Book Review

A Date with Darcy – Tiffany Schmidt

Book Title: A Date with Darcy

Series:  (Bookish Boyfriends #1)

Author: Tiffany Schmidt

Goodreads Link: Click here

bookish boyfriends

Star Rating: gold stargold stargold star empty star empty star – Pleasant teen novel

Disclaimer: I received this book free from Netgalley in return for an honest review.

I have to admit, as a lifelong reader I’ve had my share of bookish boyfriends. I’ve had cause to agree with the statement, “Boys are so much better in books”. You all know what I’m talking about, and we’ve all got our favorites. Mr. Darcy? Mr. Rochester? Name your poison. This book takes that very sentiment and runs with it.  Here is the description:

Merrilee Campbell, 16, thinks boys are better in books, chivalry is dead, and there’d be nothing more romantic than having just one guy woo her like the heroes in classic stories. She’s about to get the chance to test these daydreams when she, her best friend, Eliza, and her younger sister, Rory, transfer into Reginald R. Hero High, where all their fantasies come true—often with surprising consequences. 

I will admit that this book is simply not written for me. I had hoped that the references to books and familiar heroes would carry me through this story but I am an older woman, and this book is very much for teens.
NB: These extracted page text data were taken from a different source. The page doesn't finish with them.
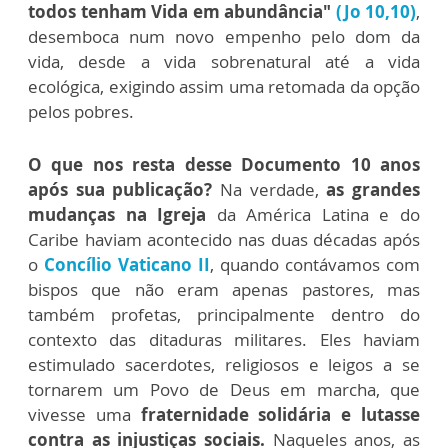
todos tenham Vida em abundância"
(Jo 10,10)
,
desemboca num novo empenho pelo dom da
vida, desde a vida sobrenatural até a vida
ecológica, exigindo assim uma retomada da opção
pelos pobres.
O que nos resta desse Documento 10 anos
após sua publicação?
Na verdade,
as grandes
mudanças na Igreja
da América Latina e do
Caribe haviam acontecido nas duas décadas após
o
Concílio Vaticano II
, quando contávamos com
bispos que não eram apenas pastores, mas
também profetas, principalmente dentro do
contexto das ditaduras militares. Eles haviam
estimulado sacerdotes, religiosos e leigos a se
tornarem um Povo de Deus em marcha, que
vivesse uma
fraternidade solidária e lutasse
contra as injustiças sociais.
Naqueles anos, as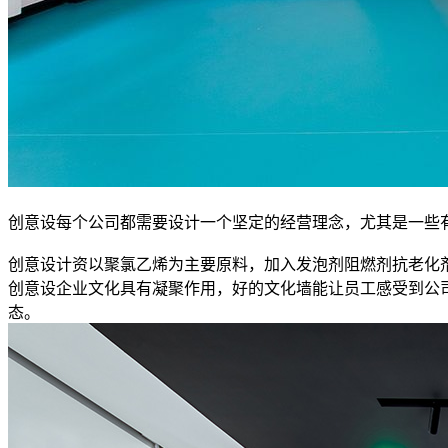
创意设每个公司都需要设计一个坚定的经营理念，尤其是一些
创意设计资以聚氯乙烯为主要原料，加入发泡剂阻燃剂抗老化
创意设企业文化具有凝聚作用，好的文化墙能让员工感受到公
态。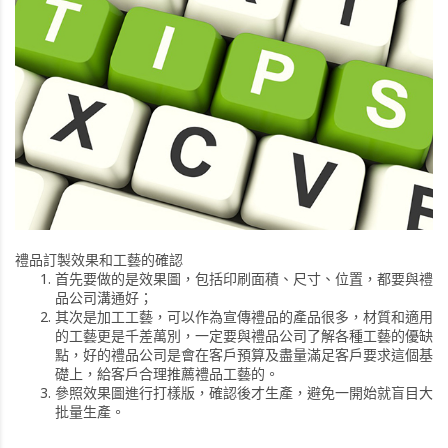
禮品訂製效果和工藝的確認
首先要做的是效果圖，包括印刷面積、尺寸、位置，都要與禮
品公司溝通好；
其次是加工工藝，可以作為宣傳禮品的產品很多，材質和適用
的工藝更是千差萬別，一定要與禮品公司了解各種工藝的優缺
點，好的禮品公司是會在客戶預算及盡量滿足客戶要求這個基
礎上，給客戶合理推薦禮品工藝的。
參照效果圖進行打樣版，確認後才生產，避免一開始就盲目大
批量生產。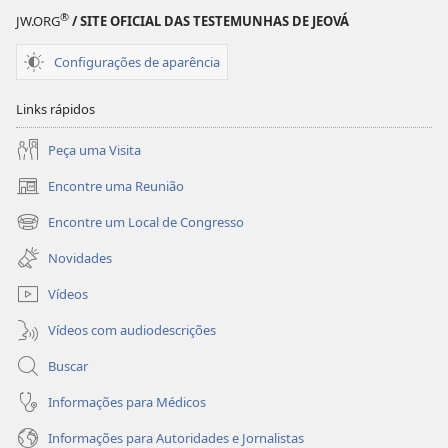
hábitos!
hábitos!
®
JW.ORG
/ SITE OFICIAL DAS TESTEMUNHAS DE JEOVÁ
Configurações de aparência
Links rápidos
Peça uma Visita
Encontre uma Reunião
(abre
nova
Encontre um Local de Congresso
(abre
janela)
nova
Novidades
janela)
Vídeos
Vídeos com audiodescrições
Buscar
Informações para Médicos
Informações para Autoridades e Jornalistas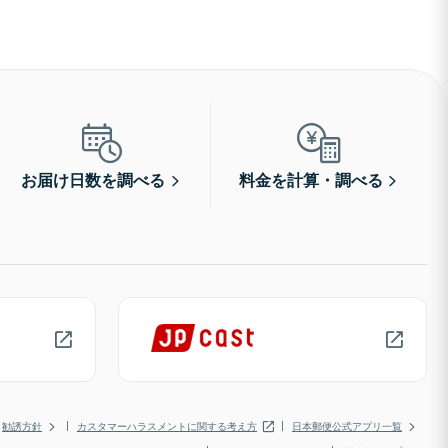
お届け日数を調べる
料金を計算・調べる
勧誘方針
カスタマーハラスメントに関する考え方
日本郵便公式アプリ一覧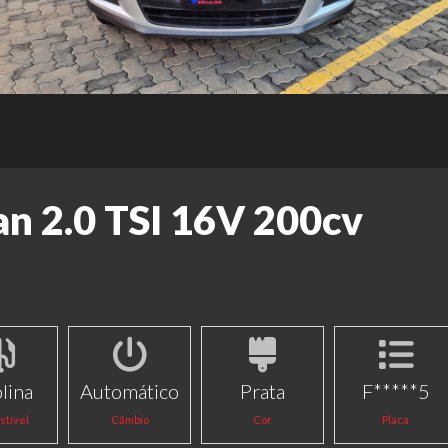
n 2.0 TSI 16V 200cv
lina
Automático
Prata
F*****5
tível
Câmbio
Cor
Placa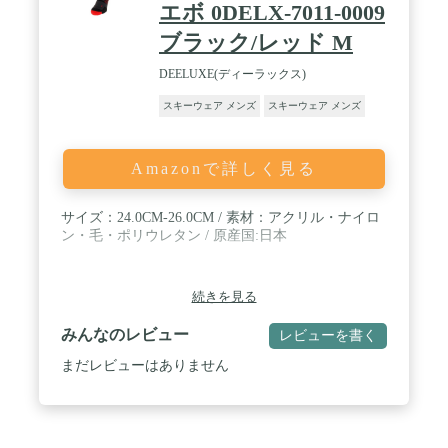
エボ 0DELX-7011-0009
ブラック/レッド M
DEELUXE(ディーラックス)
スキーウェア メンズ
スキーウェア メンズ
Amazonで詳しく見る
サイズ：24.0CM-26.0CM / 素材：アクリル・ナイロ
ン・毛・ポリウレタン / 原産国:日本
続きを見る
みんなのレビュー
レビューを書く
まだレビューはありません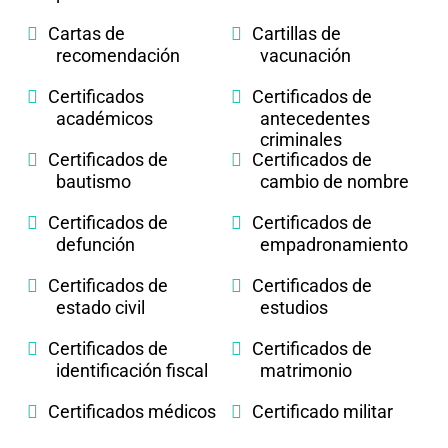
Cartas de
Cartillas de
recomendación
vacunación
Certificados
Certificados de
académicos
antecedentes
criminales
Certificados de
Certificados de
bautismo
cambio de nombre
Certificados de
Certificados de
defunción
empadronamiento
Certificados de
Certificados de
estado civil
estudios
Certificados de
Certificados de
identificación fiscal
matrimonio
Certificados médicos
Certificado militar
I would even venture to say that it is primarily for younger teens, not college age readers.  It was a pleasant and easy read, but I found it hard to generate any enthusiasm for the main character in particular. Merrilee is a girl who is obsessed with books, is quite boy crazy and as such she did not appeal to me. Merrilee is also astoundingly selfish. I found that hard to get past.

The book feels like an extended bookish meme come to life. The characters directly correspond to characters in Romeo & Juliet and Pride and Prejudice. Those similarities in characterization and plot can be heavy handed but are also somewhat superficial. It feels not so much like a re-telling as a direct translation into millennial terms.

I don’t think this is a badly written book. The author shows skill with pacing and delivery. She consistently held my interest and this book was never even close to becoming a DNF. In fact, I found myself anxiously waiting for bedtime when I could continue reading. I would like to see this author branch out and write something completely original and not tie herself to the confines of a plot and a reader that is expecting the same old story. I believe Ms. Schmidt will be good at something new.

Note: This book was originally reviewed under the working title of Bookish Boyfriends. That name has now changed and I have revised my review accordingly.